▼
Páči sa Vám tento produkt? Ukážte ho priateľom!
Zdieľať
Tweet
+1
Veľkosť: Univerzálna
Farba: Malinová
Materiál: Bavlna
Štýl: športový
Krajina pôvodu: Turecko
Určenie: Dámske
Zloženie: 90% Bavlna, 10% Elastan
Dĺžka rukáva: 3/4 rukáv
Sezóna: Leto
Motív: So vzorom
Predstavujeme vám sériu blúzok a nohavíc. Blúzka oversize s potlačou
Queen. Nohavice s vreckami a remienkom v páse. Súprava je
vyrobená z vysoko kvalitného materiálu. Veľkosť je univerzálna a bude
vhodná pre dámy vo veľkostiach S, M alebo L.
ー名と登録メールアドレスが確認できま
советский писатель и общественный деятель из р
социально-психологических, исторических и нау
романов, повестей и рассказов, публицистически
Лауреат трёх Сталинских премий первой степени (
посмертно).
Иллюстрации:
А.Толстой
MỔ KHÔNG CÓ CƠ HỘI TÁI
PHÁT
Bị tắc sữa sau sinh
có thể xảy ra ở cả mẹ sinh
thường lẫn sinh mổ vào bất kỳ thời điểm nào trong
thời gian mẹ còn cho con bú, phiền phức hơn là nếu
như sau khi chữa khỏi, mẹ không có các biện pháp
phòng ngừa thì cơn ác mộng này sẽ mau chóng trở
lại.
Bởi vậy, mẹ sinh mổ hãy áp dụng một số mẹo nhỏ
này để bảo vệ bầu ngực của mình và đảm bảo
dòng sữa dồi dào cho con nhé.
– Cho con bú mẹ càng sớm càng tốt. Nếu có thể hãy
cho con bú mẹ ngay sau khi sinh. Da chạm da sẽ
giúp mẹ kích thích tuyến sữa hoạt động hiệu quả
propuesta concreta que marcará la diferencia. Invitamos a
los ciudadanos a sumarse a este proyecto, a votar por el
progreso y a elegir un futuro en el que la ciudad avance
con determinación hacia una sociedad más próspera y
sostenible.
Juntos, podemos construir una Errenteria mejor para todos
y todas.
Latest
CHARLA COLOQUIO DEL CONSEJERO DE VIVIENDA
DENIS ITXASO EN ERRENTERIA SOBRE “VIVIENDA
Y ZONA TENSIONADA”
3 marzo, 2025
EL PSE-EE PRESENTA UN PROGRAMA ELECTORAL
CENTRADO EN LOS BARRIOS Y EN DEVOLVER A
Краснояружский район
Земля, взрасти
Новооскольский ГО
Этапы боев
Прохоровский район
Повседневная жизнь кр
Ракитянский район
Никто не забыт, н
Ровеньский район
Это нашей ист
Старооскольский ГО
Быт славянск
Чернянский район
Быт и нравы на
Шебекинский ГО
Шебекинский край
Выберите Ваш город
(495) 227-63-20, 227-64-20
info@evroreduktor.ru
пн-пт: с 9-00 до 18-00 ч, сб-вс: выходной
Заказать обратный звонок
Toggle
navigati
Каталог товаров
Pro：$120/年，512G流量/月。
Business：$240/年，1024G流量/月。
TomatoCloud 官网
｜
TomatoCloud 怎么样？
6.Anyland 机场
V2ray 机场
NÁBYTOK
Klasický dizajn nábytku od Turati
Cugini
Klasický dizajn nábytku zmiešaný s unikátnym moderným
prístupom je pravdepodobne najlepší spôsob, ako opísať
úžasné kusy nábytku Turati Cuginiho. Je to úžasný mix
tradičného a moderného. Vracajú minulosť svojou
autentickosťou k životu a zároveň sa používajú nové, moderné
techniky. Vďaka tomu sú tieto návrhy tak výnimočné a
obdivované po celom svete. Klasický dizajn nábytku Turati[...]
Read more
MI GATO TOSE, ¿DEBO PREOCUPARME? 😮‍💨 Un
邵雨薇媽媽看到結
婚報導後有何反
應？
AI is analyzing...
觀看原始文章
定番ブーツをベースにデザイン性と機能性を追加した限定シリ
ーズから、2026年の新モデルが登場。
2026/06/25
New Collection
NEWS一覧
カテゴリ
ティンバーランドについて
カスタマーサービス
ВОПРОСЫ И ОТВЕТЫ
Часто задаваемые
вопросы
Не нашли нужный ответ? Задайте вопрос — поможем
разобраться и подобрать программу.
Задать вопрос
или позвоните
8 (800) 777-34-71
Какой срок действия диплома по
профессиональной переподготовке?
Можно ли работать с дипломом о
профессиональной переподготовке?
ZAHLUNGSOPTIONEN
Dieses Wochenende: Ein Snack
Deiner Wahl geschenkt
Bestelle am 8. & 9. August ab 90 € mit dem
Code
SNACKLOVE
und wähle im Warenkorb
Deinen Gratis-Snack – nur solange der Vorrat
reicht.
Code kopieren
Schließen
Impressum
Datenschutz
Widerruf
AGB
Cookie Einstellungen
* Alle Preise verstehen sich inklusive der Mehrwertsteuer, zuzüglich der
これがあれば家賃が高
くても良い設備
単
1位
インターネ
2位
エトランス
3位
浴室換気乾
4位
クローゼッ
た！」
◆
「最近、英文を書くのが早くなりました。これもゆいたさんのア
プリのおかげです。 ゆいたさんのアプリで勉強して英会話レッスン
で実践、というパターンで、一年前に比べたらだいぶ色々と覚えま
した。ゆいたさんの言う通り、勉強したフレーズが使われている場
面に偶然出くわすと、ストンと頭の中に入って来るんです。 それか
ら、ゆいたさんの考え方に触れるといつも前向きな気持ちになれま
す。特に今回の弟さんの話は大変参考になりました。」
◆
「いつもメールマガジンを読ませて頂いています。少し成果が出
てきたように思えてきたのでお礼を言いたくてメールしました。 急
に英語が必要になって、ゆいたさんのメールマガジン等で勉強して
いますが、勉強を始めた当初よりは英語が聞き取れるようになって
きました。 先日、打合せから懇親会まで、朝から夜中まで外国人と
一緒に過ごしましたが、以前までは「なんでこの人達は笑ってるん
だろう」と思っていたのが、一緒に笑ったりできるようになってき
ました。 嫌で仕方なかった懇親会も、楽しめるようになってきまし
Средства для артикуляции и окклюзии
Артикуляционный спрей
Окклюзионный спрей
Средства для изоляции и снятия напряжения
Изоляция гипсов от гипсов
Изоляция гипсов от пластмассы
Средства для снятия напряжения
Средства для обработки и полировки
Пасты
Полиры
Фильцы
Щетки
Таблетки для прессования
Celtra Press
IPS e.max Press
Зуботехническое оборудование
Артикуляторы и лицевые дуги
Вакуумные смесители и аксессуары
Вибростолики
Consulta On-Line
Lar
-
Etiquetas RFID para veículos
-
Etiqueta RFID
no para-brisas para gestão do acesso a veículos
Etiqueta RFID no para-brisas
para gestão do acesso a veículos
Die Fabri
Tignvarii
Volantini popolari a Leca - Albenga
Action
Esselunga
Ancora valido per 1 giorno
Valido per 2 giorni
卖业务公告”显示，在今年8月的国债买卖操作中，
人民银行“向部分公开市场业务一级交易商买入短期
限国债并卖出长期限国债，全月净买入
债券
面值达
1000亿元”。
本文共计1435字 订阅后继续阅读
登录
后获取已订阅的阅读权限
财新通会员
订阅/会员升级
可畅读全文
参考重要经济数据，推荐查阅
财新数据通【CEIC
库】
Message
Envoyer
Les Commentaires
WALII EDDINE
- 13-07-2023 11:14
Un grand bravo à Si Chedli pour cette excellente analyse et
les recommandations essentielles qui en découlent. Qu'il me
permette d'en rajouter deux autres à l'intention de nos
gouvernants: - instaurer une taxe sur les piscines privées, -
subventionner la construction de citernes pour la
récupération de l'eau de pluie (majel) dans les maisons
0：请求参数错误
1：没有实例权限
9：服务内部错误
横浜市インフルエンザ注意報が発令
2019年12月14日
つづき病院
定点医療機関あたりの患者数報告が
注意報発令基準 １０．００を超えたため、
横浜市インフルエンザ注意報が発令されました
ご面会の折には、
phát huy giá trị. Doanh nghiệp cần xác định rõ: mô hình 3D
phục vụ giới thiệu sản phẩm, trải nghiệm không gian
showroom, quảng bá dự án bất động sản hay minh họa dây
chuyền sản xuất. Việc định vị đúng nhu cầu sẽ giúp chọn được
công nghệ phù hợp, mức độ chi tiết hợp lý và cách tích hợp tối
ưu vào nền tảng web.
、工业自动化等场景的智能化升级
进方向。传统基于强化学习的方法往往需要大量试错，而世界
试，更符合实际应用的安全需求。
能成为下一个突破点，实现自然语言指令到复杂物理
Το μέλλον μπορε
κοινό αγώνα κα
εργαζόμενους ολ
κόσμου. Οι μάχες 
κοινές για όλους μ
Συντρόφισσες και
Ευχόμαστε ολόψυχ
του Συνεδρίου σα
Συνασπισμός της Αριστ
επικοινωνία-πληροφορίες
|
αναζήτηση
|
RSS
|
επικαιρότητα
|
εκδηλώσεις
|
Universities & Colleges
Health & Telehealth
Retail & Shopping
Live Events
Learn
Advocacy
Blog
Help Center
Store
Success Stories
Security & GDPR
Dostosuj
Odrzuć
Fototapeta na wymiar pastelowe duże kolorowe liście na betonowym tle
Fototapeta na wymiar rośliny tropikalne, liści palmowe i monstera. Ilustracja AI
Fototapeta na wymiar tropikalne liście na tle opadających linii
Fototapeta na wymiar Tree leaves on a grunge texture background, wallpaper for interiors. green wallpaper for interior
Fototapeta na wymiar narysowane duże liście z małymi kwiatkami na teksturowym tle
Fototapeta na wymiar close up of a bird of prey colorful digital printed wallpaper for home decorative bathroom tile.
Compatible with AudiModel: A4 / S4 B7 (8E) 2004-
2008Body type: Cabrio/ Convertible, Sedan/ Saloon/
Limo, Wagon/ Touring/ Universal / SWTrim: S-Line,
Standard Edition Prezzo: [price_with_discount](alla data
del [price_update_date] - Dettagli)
▲
• PROMPT
Please give back the records exactly as written, beginning at the first line and including the line that holds "социально-психологических, исторических и нау" as the last.

• FINISHED EXERCISE
Páči sa Vám tento produkt? Ukážte ho priateľom!
Zdieľať
Tweet
+1
Veľkosť: Univerzálna
Farba: Malinová
Materiál: Bavlna
Štýl: športový
Krajina pôvodu: Turecko
Určenie: Dámske
Zloženie: 90% Bavlna, 10% Elastan
Dĺžka rukáva: 3/4 rukáv
Sezóna: Leto
Motív: So vzorom
Predstavujeme vám sériu blúzok a nohavíc. Blúzka oversize s potlačou
Queen. Nohavice s vreckami a remienkom v páse. Súprava je
vyrobená z vysoko kvalitného materiálu. Veľkosť je univerzálna a bude
vhodná pre dámy vo veľkostiach S, M alebo L.
ー名と登録メールアドレスが確認できま
советский писатель и общественный деятель из р
социально-психологических, исторических и нау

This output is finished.